▸ **Bloque de texto**
----

En la provincia de Buenos Aires, la jornada del miércoles estuvo marcada por intensas condiciones climáticas, con alertas amarillas y naranjas vigentes en diversas regiones. Estas advertencias, que se mantienen hasta el jueves, son consecuencia de tormentas severas y vientos fuertes, los cuales incluyen la posibilidad de caída de granizo en varias localidades. Las imágenes de granizo que han circulado en redes sociales han evidenciado la magnitud del fenómeno, especialmente en áreas como General Guido y Chacabuco, donde los vecinos documentaron la acumulación de hielo en sus calles.

Este episodio se inscribe dentro de un contexto más amplio de inestabilidad climática que afecta al Área Metropolitana de Buenos Aires (AMBA) y sus alrededores. El Servicio Meteorológico Nacional (SMN) advirtió sobre la llegada de una ciclogénesis que podría ocasionar lluvias intensas y ráfagas de viento que superen los 100 km/h. De este modo, se anticipa que la región enfrentará uno de los episodios más severos del otoño, con alertas que varían entre niveles amarillos y naranjas, según la gravedad de los fenómenos esperados.

La primera fase de este evento climático se hizo presente el miércoles por la tarde, cuando el noreste de la provincia quedó bajo alerta amarilla. Las proyecciones del SMN indicaban acumulaciones de agua entre 30 y 60 milímetros, acompañadas de actividad eléctrica frecuente y la amenaza de caída de granizo. La intensidad de las lluvias comenzó a notarse desde el mediodía, lo que llevó a algunos distritos a experimentar granizo en sus calles, lo que generó preocupación entre los residentes.

El origen de esta situación se debe a la interacción entre dos masas de aire: una cálida y húmeda proveniente del noreste argentino, donde las temperaturas superaron los 30 °C, y un frente frío que avanza desde la Patagonia. Esta colisión de condiciones climáticas provoca un aumento significativo en la inestabilidad atmosférica, creando un entorno propicio para la formación de tormentas severas, tal como lo indica el organismo meteorológico nacional.

A medida que avanza la noche, el frente frío se desplaza hacia el norte, desplazando el aire cálido y húmedo que ha predominado durante la jornada. Durante la noche se anticipan las primeras lluvias en el AMBA, zona que también está bajo alerta naranja por posibles tormentas. Sin embargo, la calma que podría esperarse es engañosa, ya que las proyecciones indican que las tormentas continuarán durante la madrugada y la mañana del jueves.

Con el inicio del jueves, se prevé que las precipitaciones puedan alcanzar entre 60 y 90 milímetros en intervalos cortos, y existe la posibilidad de que en algunas áreas se superen esas cifras. Las condiciones climáticas seguirán acompañadas de granizo, actividad eléctrica intensa y ráfagas que podrían sobrepasar los 90 km/h. En este contexto, la alerta naranja se mantiene activa, mientras que las temperaturas oscilarán entre 16 °C y 20 °C, lo que sugiere un ambiente húmedo y propenso a la inestabilidad. El viernes se anticipa el comienzo de una segunda fase de este fenómeno, aunque la probabilidad de lluvias podría disminuir, dejando un cielo mayormente nublado.

----

▸ **Datos en estudio**

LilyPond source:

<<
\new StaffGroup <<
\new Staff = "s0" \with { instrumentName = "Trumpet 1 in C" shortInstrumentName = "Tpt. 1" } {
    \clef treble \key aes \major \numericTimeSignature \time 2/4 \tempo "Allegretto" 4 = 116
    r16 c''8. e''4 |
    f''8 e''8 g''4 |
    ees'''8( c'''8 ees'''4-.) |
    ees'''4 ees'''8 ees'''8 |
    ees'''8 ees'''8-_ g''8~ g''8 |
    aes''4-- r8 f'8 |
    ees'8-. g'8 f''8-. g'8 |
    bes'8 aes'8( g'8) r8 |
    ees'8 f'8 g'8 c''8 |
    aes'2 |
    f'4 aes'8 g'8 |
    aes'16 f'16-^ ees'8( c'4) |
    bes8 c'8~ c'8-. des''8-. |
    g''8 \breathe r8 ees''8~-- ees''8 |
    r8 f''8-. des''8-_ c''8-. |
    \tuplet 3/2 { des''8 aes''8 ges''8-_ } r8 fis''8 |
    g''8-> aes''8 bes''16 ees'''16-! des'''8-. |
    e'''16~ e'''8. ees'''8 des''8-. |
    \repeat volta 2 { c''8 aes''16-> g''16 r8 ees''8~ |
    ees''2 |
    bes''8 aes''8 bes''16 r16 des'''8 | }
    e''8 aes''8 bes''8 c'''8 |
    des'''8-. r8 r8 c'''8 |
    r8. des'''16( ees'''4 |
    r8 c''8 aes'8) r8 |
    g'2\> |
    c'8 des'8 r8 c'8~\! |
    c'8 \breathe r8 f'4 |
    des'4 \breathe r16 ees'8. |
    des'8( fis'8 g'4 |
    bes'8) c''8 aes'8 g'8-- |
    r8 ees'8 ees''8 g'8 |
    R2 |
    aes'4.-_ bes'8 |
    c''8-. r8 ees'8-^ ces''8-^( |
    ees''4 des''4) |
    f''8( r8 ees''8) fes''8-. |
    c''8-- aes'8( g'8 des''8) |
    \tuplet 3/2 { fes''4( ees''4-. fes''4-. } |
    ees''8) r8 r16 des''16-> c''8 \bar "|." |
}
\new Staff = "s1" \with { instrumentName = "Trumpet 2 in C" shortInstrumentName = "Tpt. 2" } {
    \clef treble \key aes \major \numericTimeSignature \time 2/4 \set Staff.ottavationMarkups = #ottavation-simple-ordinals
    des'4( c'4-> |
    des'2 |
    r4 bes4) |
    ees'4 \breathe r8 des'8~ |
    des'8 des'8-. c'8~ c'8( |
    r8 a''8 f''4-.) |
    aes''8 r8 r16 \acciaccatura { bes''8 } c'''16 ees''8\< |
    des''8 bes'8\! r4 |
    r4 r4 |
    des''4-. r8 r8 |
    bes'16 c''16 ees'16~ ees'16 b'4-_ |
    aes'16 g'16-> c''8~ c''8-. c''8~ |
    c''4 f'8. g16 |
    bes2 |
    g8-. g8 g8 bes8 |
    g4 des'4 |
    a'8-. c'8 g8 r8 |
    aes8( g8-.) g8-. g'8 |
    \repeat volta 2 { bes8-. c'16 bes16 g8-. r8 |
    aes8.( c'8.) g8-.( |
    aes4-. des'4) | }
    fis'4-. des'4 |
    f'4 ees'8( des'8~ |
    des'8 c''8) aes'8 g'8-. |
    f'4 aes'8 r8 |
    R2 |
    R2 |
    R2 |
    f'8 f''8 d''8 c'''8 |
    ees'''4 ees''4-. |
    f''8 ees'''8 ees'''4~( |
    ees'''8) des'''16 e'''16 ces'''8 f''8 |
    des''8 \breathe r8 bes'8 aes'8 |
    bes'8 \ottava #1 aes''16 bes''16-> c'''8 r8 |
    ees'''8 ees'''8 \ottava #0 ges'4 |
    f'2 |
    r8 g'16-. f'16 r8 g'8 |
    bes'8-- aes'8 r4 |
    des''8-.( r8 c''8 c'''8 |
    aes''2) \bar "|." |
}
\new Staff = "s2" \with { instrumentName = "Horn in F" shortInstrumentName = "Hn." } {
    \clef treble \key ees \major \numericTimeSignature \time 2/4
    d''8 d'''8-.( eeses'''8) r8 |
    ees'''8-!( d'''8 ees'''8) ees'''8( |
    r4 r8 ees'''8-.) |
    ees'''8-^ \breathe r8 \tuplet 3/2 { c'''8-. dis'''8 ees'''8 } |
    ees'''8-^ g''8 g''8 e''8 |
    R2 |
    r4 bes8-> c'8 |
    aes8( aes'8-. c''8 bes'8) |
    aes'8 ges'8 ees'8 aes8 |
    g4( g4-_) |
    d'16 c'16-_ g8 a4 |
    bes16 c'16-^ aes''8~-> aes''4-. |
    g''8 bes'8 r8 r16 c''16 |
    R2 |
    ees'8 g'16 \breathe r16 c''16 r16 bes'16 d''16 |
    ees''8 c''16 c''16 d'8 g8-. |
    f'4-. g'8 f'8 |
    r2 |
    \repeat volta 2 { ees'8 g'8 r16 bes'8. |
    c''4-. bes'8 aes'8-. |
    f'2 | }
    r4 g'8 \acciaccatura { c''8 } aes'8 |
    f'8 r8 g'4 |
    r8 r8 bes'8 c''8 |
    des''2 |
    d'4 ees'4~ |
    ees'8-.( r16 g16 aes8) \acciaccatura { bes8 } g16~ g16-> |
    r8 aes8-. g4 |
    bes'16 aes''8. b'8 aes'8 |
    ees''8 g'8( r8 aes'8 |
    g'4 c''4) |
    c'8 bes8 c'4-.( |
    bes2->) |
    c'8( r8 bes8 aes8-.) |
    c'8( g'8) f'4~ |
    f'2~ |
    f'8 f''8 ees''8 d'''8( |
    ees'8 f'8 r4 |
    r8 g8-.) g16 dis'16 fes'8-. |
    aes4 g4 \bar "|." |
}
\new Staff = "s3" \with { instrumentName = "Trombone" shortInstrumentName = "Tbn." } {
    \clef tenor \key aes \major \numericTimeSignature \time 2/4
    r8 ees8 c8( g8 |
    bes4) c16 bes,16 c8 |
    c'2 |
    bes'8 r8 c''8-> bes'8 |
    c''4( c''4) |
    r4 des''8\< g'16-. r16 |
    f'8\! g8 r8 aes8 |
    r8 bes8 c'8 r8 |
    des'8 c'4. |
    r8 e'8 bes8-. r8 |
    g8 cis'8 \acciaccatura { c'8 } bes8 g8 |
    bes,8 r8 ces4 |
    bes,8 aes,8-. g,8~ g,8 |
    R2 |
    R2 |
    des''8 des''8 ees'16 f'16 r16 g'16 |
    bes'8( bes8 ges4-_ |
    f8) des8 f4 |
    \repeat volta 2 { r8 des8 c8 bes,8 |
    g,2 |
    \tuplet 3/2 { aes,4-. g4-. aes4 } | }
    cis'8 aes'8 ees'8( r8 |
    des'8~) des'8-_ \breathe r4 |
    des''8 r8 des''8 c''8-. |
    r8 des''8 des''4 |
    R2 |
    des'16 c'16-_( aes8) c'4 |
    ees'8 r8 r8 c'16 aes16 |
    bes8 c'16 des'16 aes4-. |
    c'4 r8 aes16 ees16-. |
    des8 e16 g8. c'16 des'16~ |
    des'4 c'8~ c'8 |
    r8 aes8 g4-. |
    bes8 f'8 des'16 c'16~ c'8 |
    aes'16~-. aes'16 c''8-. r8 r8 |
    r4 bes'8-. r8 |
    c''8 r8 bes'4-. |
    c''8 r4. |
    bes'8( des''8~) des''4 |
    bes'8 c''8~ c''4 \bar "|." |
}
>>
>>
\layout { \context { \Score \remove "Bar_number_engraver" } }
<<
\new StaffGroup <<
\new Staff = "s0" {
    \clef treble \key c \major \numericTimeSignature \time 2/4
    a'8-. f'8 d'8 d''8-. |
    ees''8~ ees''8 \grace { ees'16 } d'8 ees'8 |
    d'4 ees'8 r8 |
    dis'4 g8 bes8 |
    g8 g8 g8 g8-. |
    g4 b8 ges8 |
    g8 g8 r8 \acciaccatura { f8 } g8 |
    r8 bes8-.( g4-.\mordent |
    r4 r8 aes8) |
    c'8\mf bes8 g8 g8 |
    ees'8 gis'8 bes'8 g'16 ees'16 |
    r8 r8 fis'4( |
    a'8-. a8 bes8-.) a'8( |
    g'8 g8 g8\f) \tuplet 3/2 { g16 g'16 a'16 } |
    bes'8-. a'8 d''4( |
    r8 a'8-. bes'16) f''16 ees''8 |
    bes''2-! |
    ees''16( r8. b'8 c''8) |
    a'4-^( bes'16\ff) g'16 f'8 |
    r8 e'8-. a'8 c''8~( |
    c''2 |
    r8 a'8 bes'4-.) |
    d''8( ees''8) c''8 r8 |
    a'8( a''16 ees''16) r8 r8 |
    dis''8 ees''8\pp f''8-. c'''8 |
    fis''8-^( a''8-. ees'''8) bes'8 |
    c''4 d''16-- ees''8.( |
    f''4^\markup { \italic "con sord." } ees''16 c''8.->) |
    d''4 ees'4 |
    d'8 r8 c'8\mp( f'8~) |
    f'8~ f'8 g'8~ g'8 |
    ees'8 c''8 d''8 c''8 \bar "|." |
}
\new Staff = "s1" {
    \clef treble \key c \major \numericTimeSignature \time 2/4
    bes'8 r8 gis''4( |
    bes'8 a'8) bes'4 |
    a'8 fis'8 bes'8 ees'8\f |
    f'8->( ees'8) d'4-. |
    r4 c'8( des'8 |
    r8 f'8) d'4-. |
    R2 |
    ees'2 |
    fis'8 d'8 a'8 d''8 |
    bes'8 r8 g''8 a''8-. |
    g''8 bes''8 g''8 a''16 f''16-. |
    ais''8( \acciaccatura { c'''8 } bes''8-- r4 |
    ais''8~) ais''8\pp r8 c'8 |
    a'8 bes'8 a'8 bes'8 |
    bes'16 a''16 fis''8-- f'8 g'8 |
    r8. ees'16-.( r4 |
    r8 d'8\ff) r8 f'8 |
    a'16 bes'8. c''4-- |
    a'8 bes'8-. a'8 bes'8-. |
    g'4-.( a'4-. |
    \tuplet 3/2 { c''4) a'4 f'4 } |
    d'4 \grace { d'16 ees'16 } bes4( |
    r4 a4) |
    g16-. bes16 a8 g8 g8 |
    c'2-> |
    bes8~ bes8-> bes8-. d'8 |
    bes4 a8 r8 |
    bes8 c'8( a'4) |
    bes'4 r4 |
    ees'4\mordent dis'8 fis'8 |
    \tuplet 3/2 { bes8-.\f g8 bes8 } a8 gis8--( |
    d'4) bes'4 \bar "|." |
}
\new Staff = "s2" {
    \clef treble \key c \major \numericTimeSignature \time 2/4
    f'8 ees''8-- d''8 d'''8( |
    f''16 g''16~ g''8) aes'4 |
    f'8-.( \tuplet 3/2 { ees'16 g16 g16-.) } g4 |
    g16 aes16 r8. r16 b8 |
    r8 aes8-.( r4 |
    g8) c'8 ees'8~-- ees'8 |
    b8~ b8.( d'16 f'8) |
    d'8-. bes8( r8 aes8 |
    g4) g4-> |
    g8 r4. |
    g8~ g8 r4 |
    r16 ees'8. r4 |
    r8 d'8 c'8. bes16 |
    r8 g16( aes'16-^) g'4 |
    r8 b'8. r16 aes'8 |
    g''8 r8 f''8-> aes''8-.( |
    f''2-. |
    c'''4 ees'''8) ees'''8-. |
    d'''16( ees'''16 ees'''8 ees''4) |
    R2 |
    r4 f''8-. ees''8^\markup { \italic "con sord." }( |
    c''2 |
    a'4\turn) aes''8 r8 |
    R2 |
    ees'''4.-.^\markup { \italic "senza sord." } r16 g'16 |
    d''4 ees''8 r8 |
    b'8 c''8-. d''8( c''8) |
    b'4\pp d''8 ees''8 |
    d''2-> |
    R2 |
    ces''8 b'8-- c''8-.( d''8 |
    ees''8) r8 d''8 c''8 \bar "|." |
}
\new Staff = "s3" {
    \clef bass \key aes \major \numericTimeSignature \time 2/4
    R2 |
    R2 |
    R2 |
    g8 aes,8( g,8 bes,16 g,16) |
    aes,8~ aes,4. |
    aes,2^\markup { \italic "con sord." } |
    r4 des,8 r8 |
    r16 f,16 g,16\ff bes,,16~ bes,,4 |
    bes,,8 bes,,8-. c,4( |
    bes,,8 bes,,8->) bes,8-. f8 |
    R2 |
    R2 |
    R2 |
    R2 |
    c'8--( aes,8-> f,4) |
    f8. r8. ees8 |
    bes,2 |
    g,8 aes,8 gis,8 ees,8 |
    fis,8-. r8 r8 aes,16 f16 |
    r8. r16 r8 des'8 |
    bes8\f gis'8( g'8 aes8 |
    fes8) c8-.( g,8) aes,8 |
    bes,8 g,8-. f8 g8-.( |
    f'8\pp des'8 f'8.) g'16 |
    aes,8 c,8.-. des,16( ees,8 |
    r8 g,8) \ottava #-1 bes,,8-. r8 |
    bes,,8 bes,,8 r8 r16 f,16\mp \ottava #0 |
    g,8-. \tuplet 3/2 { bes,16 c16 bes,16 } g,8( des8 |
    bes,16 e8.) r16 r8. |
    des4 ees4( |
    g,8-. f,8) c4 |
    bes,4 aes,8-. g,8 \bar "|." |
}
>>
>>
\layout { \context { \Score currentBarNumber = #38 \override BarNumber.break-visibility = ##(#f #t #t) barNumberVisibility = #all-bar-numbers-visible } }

----

▸ **Instrucciones a seguir**
Transcribe sin ningún cambio el pasaje del texto sobre el temporal en Buenos Aires que va desde "Este episodio se" hasta "los fenómenos esperados.". Los registros no intervienen en nada de lo que aquí se pide.

▸ **Resultado obtenido**
Este episodio se inscribe dentro de un contexto más amplio de inestabilidad climática que afecta al Área Metropolitana de Buenos Aires (AMBA) y sus alrededores. El Servicio Meteorológico Nacional (SMN) advirtió sobre la llegada de una ciclogénesis que podría ocasionar lluvias intensas y ráfagas de viento que superen los 100 km/h. De este modo, se anticipa que la región enfrentará uno de los episodios más severos del otoño, con alertas que varían entre niveles amarillos y naranjas, según la gravedad de los fenómenos esperados.